There’s an API endpoint that runs a query against the Postgres database. Simple stuff right? Nothing too out of the ordinary. Running the SQL query locally against the database I get:
localdb=# select * from normal_table; Time: 26535.223 ms 26.535s
Which is again, nothing too out of the ordinary, 26s isn’t too bad considering the work that has to be done, it’s a function that does a bunch of logic and the tables are big.
Next up I use cURL to hit the endpoint locally to see how long it takes.
curl -w "@curl-format.txt" -o /dev/null -s "http://localhost:5000/api/query?params=stuff" time_namelookup: 0.004 time_connect: 0.005 time_appconnect: 0.000 time_pretransfer: 0.005 time_redirect: 0.000 time_starttransfer: 64.686 ---------- time_total: 64.686s
So it takes quite a bit longer. And this is locally without having to send information through the tubes across the internet.
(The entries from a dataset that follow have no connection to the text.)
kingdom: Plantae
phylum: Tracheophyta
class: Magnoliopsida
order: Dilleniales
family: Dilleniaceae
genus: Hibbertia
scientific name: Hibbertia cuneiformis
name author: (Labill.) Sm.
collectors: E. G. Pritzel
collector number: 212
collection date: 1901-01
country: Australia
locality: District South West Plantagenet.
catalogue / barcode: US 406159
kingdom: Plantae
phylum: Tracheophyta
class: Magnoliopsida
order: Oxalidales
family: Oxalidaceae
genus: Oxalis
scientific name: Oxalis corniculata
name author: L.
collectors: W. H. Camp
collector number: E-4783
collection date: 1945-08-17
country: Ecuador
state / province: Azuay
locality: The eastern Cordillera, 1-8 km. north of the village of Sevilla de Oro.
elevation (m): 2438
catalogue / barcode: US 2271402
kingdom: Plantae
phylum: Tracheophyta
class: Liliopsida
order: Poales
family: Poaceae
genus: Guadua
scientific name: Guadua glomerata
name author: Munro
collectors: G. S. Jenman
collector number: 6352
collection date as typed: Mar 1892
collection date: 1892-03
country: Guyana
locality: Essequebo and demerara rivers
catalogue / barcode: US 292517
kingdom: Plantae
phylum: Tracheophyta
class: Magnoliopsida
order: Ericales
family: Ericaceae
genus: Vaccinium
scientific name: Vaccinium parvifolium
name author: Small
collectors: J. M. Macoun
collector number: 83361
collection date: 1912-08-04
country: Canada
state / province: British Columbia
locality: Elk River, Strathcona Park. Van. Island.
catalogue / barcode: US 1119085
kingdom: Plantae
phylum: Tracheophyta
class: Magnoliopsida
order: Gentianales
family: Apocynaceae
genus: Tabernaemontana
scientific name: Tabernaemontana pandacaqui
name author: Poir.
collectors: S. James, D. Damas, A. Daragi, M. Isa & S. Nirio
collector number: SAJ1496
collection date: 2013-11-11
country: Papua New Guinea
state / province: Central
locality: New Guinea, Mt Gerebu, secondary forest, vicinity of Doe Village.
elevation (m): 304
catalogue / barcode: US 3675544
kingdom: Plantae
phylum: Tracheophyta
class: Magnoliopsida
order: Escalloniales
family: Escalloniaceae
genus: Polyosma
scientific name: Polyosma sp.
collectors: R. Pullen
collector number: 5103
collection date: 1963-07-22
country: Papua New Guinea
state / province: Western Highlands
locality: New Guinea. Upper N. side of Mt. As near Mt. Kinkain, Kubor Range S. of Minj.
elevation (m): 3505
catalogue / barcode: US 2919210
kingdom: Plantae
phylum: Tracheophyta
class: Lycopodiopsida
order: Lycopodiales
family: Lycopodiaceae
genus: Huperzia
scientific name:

Poking around the DB layer
So the API endpoint is set up using Flask and the db connection is done using the
flask_sqlalchemy library. My initial thought is that maybe I’m not using the db connection properly and there’s some weirdness going on in the abstraction layer. To test this, let’s set up a direct connection using
psycopg2 and see what we get back.
time_namelookup: 0.013 time_connect: 0.014 time_appconnect: 0.000 time_pretransfer: 0.014 time_redirect: 0.000 time_starttransfer: 62.986 ---------- time_total: 62.986s
So again, this is locally, using a psycopg2 connection instead of SQL Alchemy (which is built ontop of psycopg2). Looks like negligible difference to me, although the time_connect is a bit longer.
So the performance locally has some weird behavior, but 1 minute isn’t really the end of the world is it? The problem now lies in production, because that query ends up causing a time out.
[error] 12510#12510: *5281 upstream prematurely closed connection while reading response header from upstream, client: , server: , request: "GET /api/query?params=stuff
The default gunicorn worker timeout is set to 300s (I think), so this means the query is taking longer than that which gives us the error. So back to the drawing board to test out new theories. Perhaps it has to do with the structure of the Postgres data object?
The db query result
So far it appears the quick answer of the problem lying in the database adapter library seems to be disproven to me. So the next theory is that it has to do with the database object itself, maybe because the query uses Postgres functions to create a table and pass it to the database adapter, something weird is going on in there. The SQL query gives 2 parameters into a function that then uses another function to return a table of 5000 rows. So there isn’t really that much data, but there is a bunch of logic that is done within those functions.
So could it have something to do with the database query results? I’m not completely sure how to test this, and it’ll probably be for another blog post.